Le proposte CNGeGL. Nel contributo presentato alla Commissione, il Consiglio Nazionale ha indicato alcune direttrici di intervento per il nuovo quadro normativo. La prima riguarda l’introduzione di criteri premiali in gara, capaci di valorizzare lo sforzo progettuale e ideativo del promotore, senza alterare il principio della concorrenza né intervenire ex post sull’esito della procedura. La seconda proposta riguarda la tutela del lavoro professionale, con un ristoro effettivo, congruo e garantito dei costi di progettazione sostenuti dal promotore non aggiudicatario. Per CNGeGL, il rimborso deve tenere conto del reale valore delle prestazioni tecniche, includendo progettazione, studi specialistici e redazione del Piano Economico-Finanziario. Un ulteriore punto riguarda l’aggregazione dei lotti per rendere bancabili anche interventi di minore dimensione economica, come quelli relativi all’edilizia scolastica, alla sicurezza degli edifici e alla rigenerazione del patrimonio pubblico. In questa prospettiva, l’aggregazione territoriale può consentire economie di scala e favorire investimenti altrimenti difficili da attivare.

CNGeGL ha, inoltre, richiamato la necessità di valorizzare strumenti come il dialogo competitivo, da utilizzare in modo più efficace per costruire operazioni realmente sostenibili sul piano tecnico, economico e sociale.

Formazione, linee guida e supporto ai RUP. Particolare attenzione è stata riservata al tema della formazione e dell’affiancamento delle stazioni appaltanti. Il Consiglio Nazionale ha espresso apprezzamento per l’impostazione che prevede il coinvolgimento degli Ordini professionali nell’aggiornamento delle linee guida destinate ai tecnici che operano come RUP, progettisti o consulenti nelle procedure in corso.

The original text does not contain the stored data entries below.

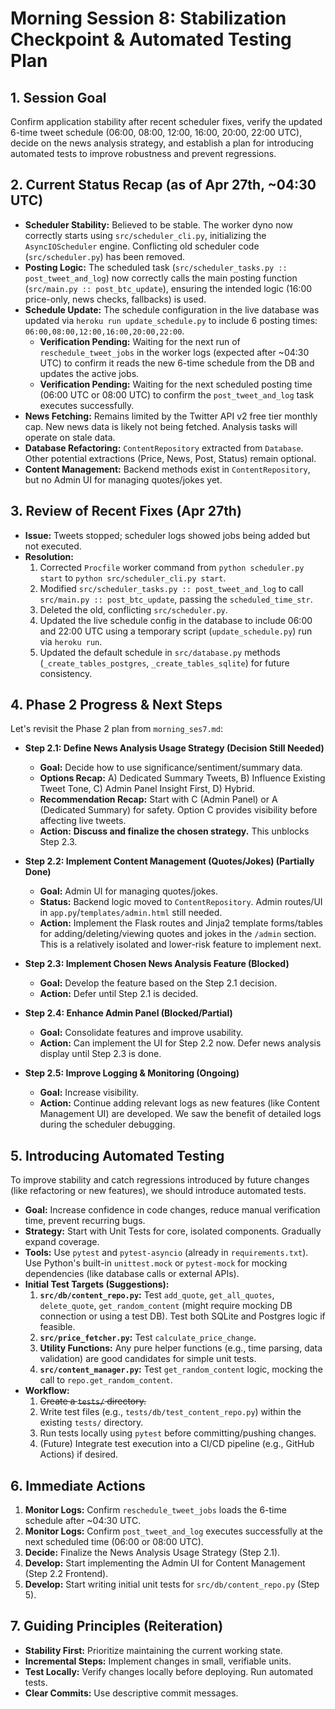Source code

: # Morning Session 8: Stabilization Checkpoint & Automated Testing Plan

## 1. Session Goal

Confirm application stability after recent scheduler fixes, verify the updated 6-time tweet schedule (06:00, 08:00, 12:00, 16:00, 20:00, 22:00 UTC), decide on the news analysis strategy, and establish a plan for introducing automated tests to improve robustness and prevent regressions.

## 2. Current Status Recap (as of Apr 27th, ~04:30 UTC)

*   **Scheduler Stability:** Believed to be stable. The worker dyno now correctly starts using `src/scheduler_cli.py`, initializing the `AsyncIOScheduler` engine. Conflicting old scheduler code (`src/scheduler.py`) has been removed.
*   **Posting Logic:** The scheduled task (`src/scheduler_tasks.py :: post_tweet_and_log`) now correctly calls the main posting function (`src/main.py :: post_btc_update`), ensuring the intended logic (16:00 price-only, news checks, fallbacks) is used.
*   **Schedule Update:** The schedule configuration in the live database was updated via `heroku run update_schedule.py` to include 6 posting times: `06:00,08:00,12:00,16:00,20:00,22:00`.
    *   **Verification Pending:** Waiting for the next run of `reschedule_tweet_jobs` in the worker logs (expected after ~04:30 UTC) to confirm it reads the new 6-time schedule from the DB and updates the active jobs.
    *   **Verification Pending:** Waiting for the next scheduled posting time (06:00 UTC or 08:00 UTC) to confirm the `post_tweet_and_log` task executes successfully.
*   **News Fetching:** Remains limited by the Twitter API v2 free tier monthly cap. New news data is likely not being fetched. Analysis tasks will operate on stale data.
*   **Database Refactoring:** `ContentRepository` extracted from `Database`. Other potential extractions (Price, News, Post, Status) remain optional.
*   **Content Management:** Backend methods exist in `ContentRepository`, but no Admin UI for managing quotes/jokes yet.

## 3. Review of Recent Fixes (Apr 27th)

*   **Issue:** Tweets stopped; scheduler logs showed jobs being added but not executed.
*   **Resolution:**
    1.  Corrected `Procfile` worker command from `python scheduler.py start` to `python src/scheduler_cli.py start`.
    2.  Modified `src/scheduler_tasks.py :: post_tweet_and_log` to call `src/main.py :: post_btc_update`, passing the `scheduled_time_str`.
    3.  Deleted the old, conflicting `src/scheduler.py`.
    4.  Updated the live schedule config in the database to include 06:00 and 22:00 UTC using a temporary script (`update_schedule.py`) run via `heroku run`.
    5.  Updated the default schedule in `src/database.py` methods (`_create_tables_postgres`, `_create_tables_sqlite`) for future consistency.

## 4. Phase 2 Progress & Next Steps

Let's revisit the Phase 2 plan from `morning_ses7.md`:

*   **Step 2.1: Define News Analysis Usage Strategy (Decision Still Needed)**
    *   **Goal:** Decide how to use significance/sentiment/summary data.
    *   **Options Recap:** A) Dedicated Summary Tweets, B) Influence Existing Tweet Tone, C) Admin Panel Insight First, D) Hybrid.
    *   **Recommendation Recap:** Start with C (Admin Panel) or A (Dedicated Summary) for safety. Option C provides visibility before affecting live tweets.
    *   **Action:** **Discuss and finalize the chosen strategy.** This unblocks Step 2.3.

*   **Step 2.2: Implement Content Management (Quotes/Jokes) (Partially Done)**
    *   **Goal:** Admin UI for managing quotes/jokes.
    *   **Status:** Backend logic moved to `ContentRepository`. Admin routes/UI in `app.py`/`templates/admin.html` still needed.
    *   **Action:** Implement the Flask routes and Jinja2 template forms/tables for adding/deleting/viewing quotes and jokes in the `/admin` section. This is a relatively isolated and lower-risk feature to implement next.

*   **Step 2.3: Implement Chosen News Analysis Feature (Blocked)**
    *   **Goal:** Develop the feature based on the Step 2.1 decision.
    *   **Action:** Defer until Step 2.1 is decided.

*   **Step 2.4: Enhance Admin Panel (Blocked/Partial)**
    *   **Goal:** Consolidate features and improve usability.
    *   **Action:** Can implement the UI for Step 2.2 now. Defer news analysis display until Step 2.3 is done.

*   **Step 2.5: Improve Logging & Monitoring (Ongoing)**
    *   **Goal:** Increase visibility.
    *   **Action:** Continue adding relevant logs as new features (like Content Management UI) are developed. We saw the benefit of detailed logs during the scheduler debugging.

## 5. Introducing Automated Testing

To improve stability and catch regressions introduced by future changes (like refactoring or new features), we should introduce automated tests.

*   **Goal:** Increase confidence in code changes, reduce manual verification time, prevent recurring bugs.
*   **Strategy:** Start with Unit Tests for core, isolated components. Gradually expand coverage.
*   **Tools:** Use `pytest` and `pytest-asyncio` (already in `requirements.txt`). Use Python's built-in `unittest.mock` or `pytest-mock` for mocking dependencies (like database calls or external APIs).
*   **Initial Test Targets (Suggestions):**
    1.  **`src/db/content_repo.py`:** Test `add_quote`, `get_all_quotes`, `delete_quote`, `get_random_content` (might require mocking DB connection or using a test DB). Test both SQLite and Postgres logic if feasible.
    2.  **`src/price_fetcher.py`:** Test `calculate_price_change`.
    3.  **Utility Functions:** Any pure helper functions (e.g., time parsing, data validation) are good candidates for simple unit tests.
    4.  **`src/content_manager.py`:** Test `get_random_content` logic, mocking the call to `repo.get_random_content`.
*   **Workflow:**
    1.  ~~Create a `tests/` directory.~~
    2.  Write test files (e.g., `tests/db/test_content_repo.py`) within the existing `tests/` directory.
    3.  Run tests locally using `pytest` before committing/pushing changes.
    4.  (Future) Integrate test execution into a CI/CD pipeline (e.g., GitHub Actions) if desired.

## 6. Immediate Actions

1.  **Monitor Logs:** Confirm `reschedule_tweet_jobs` loads the 6-time schedule after ~04:30 UTC.
2.  **Monitor Logs:** Confirm `post_tweet_and_log` executes successfully at the next scheduled time (06:00 or 08:00 UTC).
3.  **Decide:** Finalize the News Analysis Usage Strategy (Step 2.1).
4.  **Develop:** Start implementing the Admin UI for Content Management (Step 2.2 Frontend).
5.  **Develop:** Start writing initial unit tests for `src/db/content_repo.py` (Step 5).

## 7. Guiding Principles (Reiteration)

*   **Stability First:** Prioritize maintaining the current working state.
*   **Incremental Steps:** Implement changes in small, verifiable units.
*   **Test Locally:** Verify changes locally before deploying. Run automated tests.
*   **Clear Commits:** Use descriptive commit messages.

Per il consigliere Paolo Ghigliotti, a tale proposito, “nessuna riforma potrà produrre effetti concreti senza una crescita delle competenze tecniche della committenza pubblica, soprattutto nei piccoli enti. In questo scenario, i geometri possono svolgere un ruolo centrale nell’assistenza ai RUP, nella gestione dei procedimenti e nella costruzione di operazioni capaci di coniugare sostenibilità finanziaria, qualità progettuale e utilità sociale”.

CNGeGL ha, infine, confermato la propria disponibilità a collaborare con Parlamento, Governo e istituzioni competenti per contribuire alla revisione della disciplina della finanza di progetto e degli articoli del Codice dei contratti pubblici interessati dal nuovo quadro europeo.